This single source has two benefits. One, the diff lives in Git history; you can trace who changed what and when. Two, putting shared fields in shared means an all-app change like a support URL is a one-line edit. A change that took ten edits in the manual era becomes one.
Push only the diff
Resending every field each run hits rate limits easily and wastes work. I fetch the current values, compare against the JSON, and update only the fields that changed.
async function syncLocale(appId, locale, desired, token) { // Fetch the existing localization const current = await fetchLocalization(appId, locale, token); const changed = {}; for (const key of ["subtitle", "keywords"]) { if (current[key] !== desired[key]) changed[key] = desired[key]; } if (Object.keys(changed).length === 0) { console.log(`skip ${appId}/${locale}: no diff`); return { updated: false }; } await patchLocalization(current.id, changed, token); console.log(`updated ${appId}/${locale}:`, Object.keys(changed).join(", ")); return { updated: true, fields: Object.keys(changed) };}
With diff-only pushes, the run log becomes a record of "what changed today." Among a log full of skip, only a few updated lines stand out, so unintended changes are easy to catch.
Staged rollout so you do not break every app at once
The scary part of a bulk push is that mistakes spread in bulk too. A typo in the keyword JSON reflects to every app at once. To prevent this, I always split the rollout into three stages.

Given information |
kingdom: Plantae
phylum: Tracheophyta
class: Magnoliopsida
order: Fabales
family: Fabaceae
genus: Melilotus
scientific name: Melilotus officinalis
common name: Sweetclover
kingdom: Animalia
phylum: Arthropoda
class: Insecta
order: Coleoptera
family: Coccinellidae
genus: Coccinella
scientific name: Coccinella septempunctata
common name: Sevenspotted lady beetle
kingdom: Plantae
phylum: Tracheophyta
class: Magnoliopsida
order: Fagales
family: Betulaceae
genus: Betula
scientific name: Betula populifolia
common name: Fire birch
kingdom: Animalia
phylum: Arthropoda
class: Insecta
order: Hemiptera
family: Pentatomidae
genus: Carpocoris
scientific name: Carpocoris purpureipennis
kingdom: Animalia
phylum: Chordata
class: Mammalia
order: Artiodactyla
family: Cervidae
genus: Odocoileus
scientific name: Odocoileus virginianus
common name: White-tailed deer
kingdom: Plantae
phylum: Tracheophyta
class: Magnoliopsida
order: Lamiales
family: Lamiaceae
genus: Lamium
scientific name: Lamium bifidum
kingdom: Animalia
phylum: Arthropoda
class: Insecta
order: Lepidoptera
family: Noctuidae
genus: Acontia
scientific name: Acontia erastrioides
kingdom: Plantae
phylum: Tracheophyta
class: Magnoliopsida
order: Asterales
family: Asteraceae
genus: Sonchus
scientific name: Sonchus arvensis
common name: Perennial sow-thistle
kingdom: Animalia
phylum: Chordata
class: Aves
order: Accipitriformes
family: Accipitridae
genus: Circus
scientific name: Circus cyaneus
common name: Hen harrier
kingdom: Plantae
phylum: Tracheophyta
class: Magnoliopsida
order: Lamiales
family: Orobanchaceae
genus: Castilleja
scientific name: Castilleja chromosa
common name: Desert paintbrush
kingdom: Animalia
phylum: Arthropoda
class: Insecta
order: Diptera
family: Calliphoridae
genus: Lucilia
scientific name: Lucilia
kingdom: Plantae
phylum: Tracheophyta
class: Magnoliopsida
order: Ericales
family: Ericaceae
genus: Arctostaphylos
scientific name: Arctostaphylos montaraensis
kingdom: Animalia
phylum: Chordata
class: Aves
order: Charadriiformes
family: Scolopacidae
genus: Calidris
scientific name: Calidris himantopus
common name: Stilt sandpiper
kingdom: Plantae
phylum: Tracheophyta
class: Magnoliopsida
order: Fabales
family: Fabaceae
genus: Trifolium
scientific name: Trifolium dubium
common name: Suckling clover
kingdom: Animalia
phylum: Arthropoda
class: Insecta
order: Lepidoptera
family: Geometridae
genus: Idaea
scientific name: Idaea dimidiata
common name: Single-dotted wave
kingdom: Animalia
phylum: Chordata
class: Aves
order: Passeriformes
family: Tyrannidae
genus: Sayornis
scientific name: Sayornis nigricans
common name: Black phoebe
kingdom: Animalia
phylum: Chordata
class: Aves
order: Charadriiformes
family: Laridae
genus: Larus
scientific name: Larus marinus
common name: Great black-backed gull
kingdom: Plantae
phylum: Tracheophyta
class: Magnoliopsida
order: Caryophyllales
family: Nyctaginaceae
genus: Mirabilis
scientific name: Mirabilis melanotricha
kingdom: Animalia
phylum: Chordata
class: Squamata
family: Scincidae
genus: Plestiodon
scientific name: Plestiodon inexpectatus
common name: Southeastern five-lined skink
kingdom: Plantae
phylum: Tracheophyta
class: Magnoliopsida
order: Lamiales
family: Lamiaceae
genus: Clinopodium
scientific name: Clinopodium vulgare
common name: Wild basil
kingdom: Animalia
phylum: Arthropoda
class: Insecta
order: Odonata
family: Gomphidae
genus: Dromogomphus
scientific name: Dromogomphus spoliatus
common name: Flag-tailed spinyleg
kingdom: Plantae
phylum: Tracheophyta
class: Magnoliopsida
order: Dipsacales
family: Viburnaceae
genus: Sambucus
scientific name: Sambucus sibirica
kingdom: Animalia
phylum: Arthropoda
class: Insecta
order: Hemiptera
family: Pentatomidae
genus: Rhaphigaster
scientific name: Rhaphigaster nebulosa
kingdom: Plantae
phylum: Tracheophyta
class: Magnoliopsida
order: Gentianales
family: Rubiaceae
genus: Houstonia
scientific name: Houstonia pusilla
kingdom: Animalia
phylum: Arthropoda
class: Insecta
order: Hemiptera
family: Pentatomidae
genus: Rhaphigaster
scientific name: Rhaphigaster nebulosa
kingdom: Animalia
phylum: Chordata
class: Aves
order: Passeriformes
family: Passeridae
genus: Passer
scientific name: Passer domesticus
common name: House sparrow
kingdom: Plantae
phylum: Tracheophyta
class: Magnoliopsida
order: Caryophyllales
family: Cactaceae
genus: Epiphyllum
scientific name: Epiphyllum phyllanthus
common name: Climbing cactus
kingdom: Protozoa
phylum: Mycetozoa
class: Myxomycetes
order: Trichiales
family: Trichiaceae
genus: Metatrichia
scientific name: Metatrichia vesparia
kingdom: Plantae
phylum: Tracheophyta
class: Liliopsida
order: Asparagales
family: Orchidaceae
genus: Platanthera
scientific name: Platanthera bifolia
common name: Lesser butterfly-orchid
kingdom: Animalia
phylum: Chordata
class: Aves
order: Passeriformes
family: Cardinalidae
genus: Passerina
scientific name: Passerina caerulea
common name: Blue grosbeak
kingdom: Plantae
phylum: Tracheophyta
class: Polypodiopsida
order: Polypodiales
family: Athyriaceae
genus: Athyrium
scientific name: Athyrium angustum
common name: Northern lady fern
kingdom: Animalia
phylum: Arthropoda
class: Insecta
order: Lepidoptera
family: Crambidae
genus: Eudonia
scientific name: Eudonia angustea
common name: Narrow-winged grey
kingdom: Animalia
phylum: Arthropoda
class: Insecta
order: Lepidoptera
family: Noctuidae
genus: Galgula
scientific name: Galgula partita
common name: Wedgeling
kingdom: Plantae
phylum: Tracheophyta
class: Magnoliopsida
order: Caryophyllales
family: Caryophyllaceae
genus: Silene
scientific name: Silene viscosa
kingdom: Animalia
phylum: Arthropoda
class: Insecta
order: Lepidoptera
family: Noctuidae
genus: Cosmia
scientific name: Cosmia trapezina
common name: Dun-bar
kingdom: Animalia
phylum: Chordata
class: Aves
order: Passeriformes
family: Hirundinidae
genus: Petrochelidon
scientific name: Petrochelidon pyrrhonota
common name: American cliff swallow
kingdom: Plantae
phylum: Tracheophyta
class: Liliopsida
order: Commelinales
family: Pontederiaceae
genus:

Required tasks |
• a. Decide whether each statement agrees with the article on pushing app metadata changes. (i) The sync compares current values against the JSON and updates only fields that differ. (ii) A change that once took ten manual edits now takes one. (iii) The rollout is split into two stages. Answer yes or no for each and quote the words of the article that decide it.
• b. Carry on the article on pushing app metadata changes from its final sentence.

Outputs by task |
• a.
(i) Yes: "I fetch the current values, compare against the JSON, and update only the fields that changed."
(ii) Yes: "A change that took ten edits in the manual era becomes one."
(iii) No: "I always split the rollout into three stages."

• b.
Dry run only. Print the diff but call no API
Canary push of one. Reflect to one representative app and verify in the dashboard
Full push to the rest
async function run(mode) { const plan = await buildDiffPlan(); // diff plan across all apps if (mode === "dry-run") { plan.forEach(p => console.log("DIFF", p.appId, p.fields)); return; } const targets = mode === "canary" ? plan.slice(0, 1) : plan; for (const p of targets) { await applyDiff(p); await sleep(800); // spacing to avoid rate limits }}
The sleep(800) is there because the App Store Connect API returns 429 when too many requests arrive in a short window. Spin a dozen apps through at once and you will hit it for sure. Spacing alone stabilizes it, so making this a non-urgent job is safer in production. I run it overnight and check the log the next morning.
Measure the effect by pairing with operational data
Another benefit of systematizing is keeping changes as records. Because what wording changed when lives in Git, you can later line it up against downloads and conversions. In my case, I could confirm afterward that a specific app's organic traffic moved by about 15% between months when I swapped keywords by season and months when I did not. In the manual era, "what changed when" was vague, so that very verification was impossible.
The same goes for revenue. When you align your AdMob reward path and subscription onboarding copy with the store description, the experience from acquisition to purchase becomes consistent. When the description and the actual in-app experience diverge, day-one drop-off rises, so I strongly recommend managing both from one JSON source.
What to automate, and what a human watches
Reflecting metadata can be automated, but deciding what to write should not be, is my stance. Description appeal and keyword selection are decisions tied directly to downloads, and that is the part a human should think through.
Let automation carry only this: reflecting the decided content accurately, completely, and with a record. High-impact operations like price changes keep the step of viewing the dry-run diff with my own eyes before the real push. A system exists to make work fast, not to take over judgment, is the line I draw.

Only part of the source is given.